Фрагмент текста:
+---+
Любопытно, что даже моя фамилия сыграла свою роль. Меня в шутку в классе называли "врагом народа". И я не протестовал против такой игры. Когда в 1935 году мы играли в конституцию, то наш "триумвират", декларировавший свою "конституцию", состоял из ребят с фамилиями, ассоциируемыми с Троцким и Каменевым. А в отношении меня и трансформация фамилии не требовалась. Из шуток и игр порою вырастают серьезные последствия.
Сказались и мои анархические наклонности. Как я уже говорил, уклоняясь от роли вожака в группах во время игр и каких-то школьных мероприятий, я сам не терпел, когда мною кто-то начинал помыкать. А тут мне силой стали навязывать вождя не на одну игру или на одно дело, а на всю жизнь и на каждое мое действие. Чисто психологический протест против такого насилия постепенно перерос в протест идейный. Однажды у Бориса дома я так прямо и высказал, что я не признаю Сталина в качестве моего личного вождя, что я вообще не признаю над собою никакого вождя, что я "сам себе Сталин". Борис со мною согласился, а его отец одобрил наши мысли. Он лишь посоветовал держать язык за зубами.
+---+
Список заданий:
1/ Процитируйте из отрывка о школьных годах фрагмент от слов «Сказались и мои» до слов «язык за зубами.» включительно.
2/ Определите, согласуются ли с отрывком о школьных годах следующие утверждения. Для каждого ответьте «да» или «нет» и точно приведите решающие слова отрывка.
(a) В классе автора в шутку называли «врагом народа».
(b) Отец Бориса осудил высказанные при нем мысли.
(c) Игра в конституцию проходила в 1935 году.
3/ Продолжите отрывок о школьных годах, начиная сразу после его последнего предложения.

(Координаты ключевых точек позы)
+---+
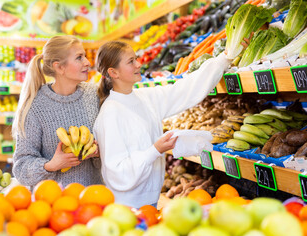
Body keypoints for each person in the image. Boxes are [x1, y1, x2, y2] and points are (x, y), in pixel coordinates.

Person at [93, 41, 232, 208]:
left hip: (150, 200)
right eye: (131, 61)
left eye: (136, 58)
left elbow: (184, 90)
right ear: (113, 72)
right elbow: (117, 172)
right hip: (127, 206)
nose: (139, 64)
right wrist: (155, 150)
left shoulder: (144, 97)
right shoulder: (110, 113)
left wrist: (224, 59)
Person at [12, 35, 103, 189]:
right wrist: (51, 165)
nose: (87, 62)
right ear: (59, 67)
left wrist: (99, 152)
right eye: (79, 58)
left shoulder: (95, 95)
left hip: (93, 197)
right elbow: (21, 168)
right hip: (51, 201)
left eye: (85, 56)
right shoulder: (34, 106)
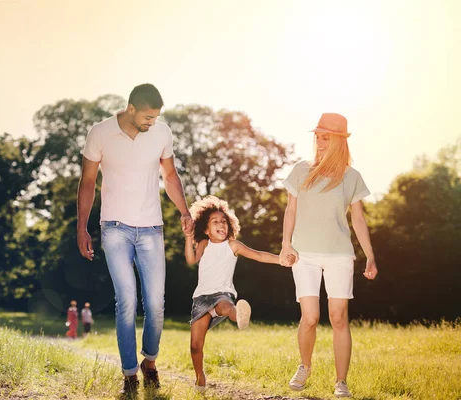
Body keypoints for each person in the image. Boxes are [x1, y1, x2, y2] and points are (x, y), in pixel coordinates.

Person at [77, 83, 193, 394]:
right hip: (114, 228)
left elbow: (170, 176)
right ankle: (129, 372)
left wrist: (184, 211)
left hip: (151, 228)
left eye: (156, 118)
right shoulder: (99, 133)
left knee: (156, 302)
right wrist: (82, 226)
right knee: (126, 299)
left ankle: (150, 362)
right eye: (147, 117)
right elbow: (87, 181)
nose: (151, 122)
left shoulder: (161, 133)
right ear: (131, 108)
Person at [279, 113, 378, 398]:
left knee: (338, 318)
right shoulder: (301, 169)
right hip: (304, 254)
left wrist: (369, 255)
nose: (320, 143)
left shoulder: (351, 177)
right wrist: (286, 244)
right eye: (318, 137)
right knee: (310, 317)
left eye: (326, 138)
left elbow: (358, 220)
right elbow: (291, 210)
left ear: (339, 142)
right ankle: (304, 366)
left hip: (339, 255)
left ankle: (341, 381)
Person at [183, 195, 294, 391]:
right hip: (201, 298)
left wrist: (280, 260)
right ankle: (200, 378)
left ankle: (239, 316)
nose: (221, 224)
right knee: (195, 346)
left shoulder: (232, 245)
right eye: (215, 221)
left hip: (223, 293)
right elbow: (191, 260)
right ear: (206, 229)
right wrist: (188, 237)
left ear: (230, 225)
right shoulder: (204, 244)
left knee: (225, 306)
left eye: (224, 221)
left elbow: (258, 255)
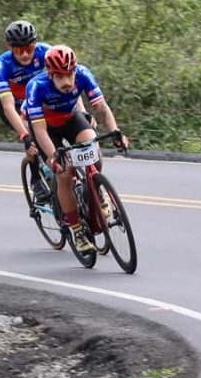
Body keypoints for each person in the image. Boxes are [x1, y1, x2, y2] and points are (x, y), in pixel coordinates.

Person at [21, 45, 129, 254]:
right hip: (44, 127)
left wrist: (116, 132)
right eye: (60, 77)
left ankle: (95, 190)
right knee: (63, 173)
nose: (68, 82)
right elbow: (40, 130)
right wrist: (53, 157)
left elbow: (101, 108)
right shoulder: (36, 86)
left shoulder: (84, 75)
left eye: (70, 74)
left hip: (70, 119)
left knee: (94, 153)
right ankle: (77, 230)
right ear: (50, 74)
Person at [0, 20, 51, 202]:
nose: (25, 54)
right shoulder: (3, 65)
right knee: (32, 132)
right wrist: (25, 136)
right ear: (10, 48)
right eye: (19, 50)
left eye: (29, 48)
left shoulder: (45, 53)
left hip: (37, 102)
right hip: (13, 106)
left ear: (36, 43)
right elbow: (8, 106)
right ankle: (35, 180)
+---+
Ожидаемые ответы:
1/
Сказались и мои анархические наклонности. Как я уже говорил, уклоняясь от роли вожака в группах во время игр и каких-то школьных мероприятий, я сам не терпел, когда мною кто-то начинал помыкать. А тут мне силой стали навязывать вождя не на одну игру или на одно дело, а на всю жизнь и на каждое мое действие. Чисто психологический протест против такого насилия постепенно перерос в протест идейный. Однажды у Бориса дома я так прямо и высказал, что я не признаю Сталина в качестве моего личного вождя, что я вообще не признаю над собою никакого вождя, что я "сам себе Сталин". Борис со мною согласился, а его отец одобрил наши мысли. Он лишь посоветовал держать язык за зубами.

2/
(a) Да: «Меня в шутку в классе называли "врагом народа"».
(b) Нет: «а его отец одобрил наши мысли».
(c) Да: «Когда в 1935 году мы играли в конституцию».

3/
Познакомившись с Иной, я эту тему неоднократно обсуждал также и с нею, заражая и ее своим протестом против культа Сталина. Чем чаще я бывал в доме Ины, тем лучше ко мне относился ее отец и тем откровеннее говорил со мной. Он много пил. Напившись, он говорил иногда такие вещи, что даже мне становилось страшно. Он говорил об отступлении от ленинских идеалов, об уничтожении ленинской гвардии, о перерождении партии. Он говорил о том, что именно настоящих коммунистов теперь не любят больше всего. Их прославляют в книгах и в кино, а в жизни их уничтожают.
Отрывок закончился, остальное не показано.